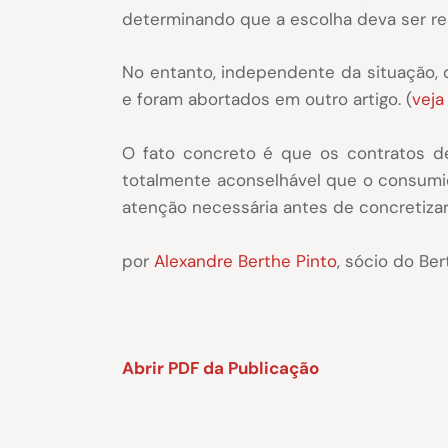
determinando que a escolha deva ser rea
No entanto, independente da situação,
e foram abortados em outro artigo. (
veja
O fato concreto é que os contratos d
totalmente aconselhável que o consumid
atenção necessária antes de concretizar
por
Alexandre Berthe Pinto
, sócio do Be
Abrir PDF da Publicação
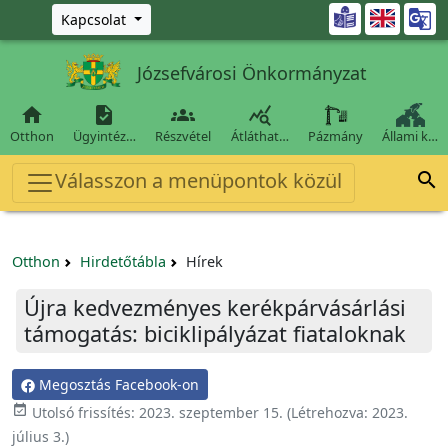
Ugrás a fő tartalomra

Kapcsolat
Józsefvárosi Önkormányzat




Otthon
Ügyintéz…
Részvétel
Átláthat…
Pázmány
Állami k…
Válasszon a menüpontok közül

Otthon
Hirdetőtábla
Hírek
Újra kedvezményes kerékpárvásárlási
támogatás: biciklipályázat fiataloknak
Megosztás Facebook-on

Utolsó frissítés:
2023. szeptember 15.
(Létrehozva:
2023.
július 3.
)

* _YOUR TASK_
A precise copy of each record, with the images removed, should be output.

* _YOUR SOLUTION_
determinando que a escolha deva ser rea
No entanto, independente da situação,
e foram abortados em outro artigo. (
veja
O fato concreto é que os contratos d
totalmente aconselhável que o consumid
atenção necessária antes de concretizar
por
Alexandre Berthe Pinto
, sócio do Be
Abrir PDF da Publicação
Ugrás a fő tartalomra

Kapcsolat
Józsefvárosi Önkormányzat




Otthon
Ügyintéz…
Részvétel
Átláthat…
Pázmány
Állami k…
Válasszon a menüpontok közül

Otthon
Hirdetőtábla
Hírek
Újra kedvezményes kerékpárvásárlási
támogatás: biciklipályázat fiataloknak
Megosztás Facebook-on

Utolsó frissítés:
2023. szeptember 15.
(Létrehozva:
2023.
július 3.
)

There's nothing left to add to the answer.